Maybe those progressive moves early on were signs of what the city would become: the Eastside's economic center.
The large employers at the time were Puget Sound Power & Light Co. (now Puget Sound Energy) and a Safeway distribution center near Midlakes. Bellevue had a turkey cannery and compass company in World War II, but nothing compared with the shipyards in neighboring Kirkland, where more than 6,000 people worked building vessels during the war. By the time Ward Russell, now 83, opened the Bellevue Barber Shop on Main Street in 1947, most of the farms had disappeared. Russell points to an aerial photograph in the 1955 Bellevue High School yearbook that shows most of the land around the downtown core largely undeveloped.

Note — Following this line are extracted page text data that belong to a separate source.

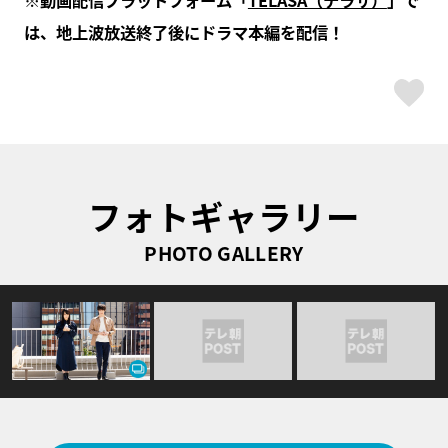
※動画配信プラットフォーム「
TELASA（テラサ）
」で
は、地上波放送終了後にドラマ本編を配信！
ス
フォトギャラリー
PHOTO GALLERY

Russell was an avid yearbook collector and had issues stretching back to the 1920s until he donated them to the Bellevue Historical Society. Some remain at the barbershop, now run by his nephew, Vic Russell, and grandson Kurt Hester.
Bedrooms for Boeing
Those open spaces and overgrown berry farms gave way to neighborhoods in the 1960s as Bellevue became a bedroom community for Boeing employees in Everett and Renton, said Jim Hebert, founder of Bellevue-based Hebert Research.
Stephen Kyle, a retired Boeing engineer, remembers moving to Bellevue in 1967 and sharing a house with four guys.
"In the mid-'60s, Boeing was on a tremendous hiring spree, hiring a lot of young kids just out of college, like myself," Kyle recalled. "We found a niche (in Bellevue) along with many others. It was affordable, nice and convenient."
But when Boeing tanked and the airline industry flattened in the early 1970s, the area was hit hard. Of the five workers in Kyle's house, four were laid off, including him, leaving the unemployed workers to move away or start their own businesses.
Entrepreneurial vigor
Many left, Hebert said, but a few chose the latter, creating an entrepreneurial vigor that continues today.
Companies that started in Bellevue include QFC, Costco and Microsoft's Northwest headquarters. Companies that continue today include the region's top telecommunications provider, Western Wireless; the region's second-largest residential real-estate company, John L. Scott, and the region's largest public-relations agency, Waggener Edstrom. Bellevue Square, which opened with a few stores in 1946, is one of the most successful malls in the country.
Bellevue-based Clark Nuber, one of the largest locally based accounting firms in the region, was founded by Don Clark in 1952. Today, Clark is retired, but the firm employs more than 100 people.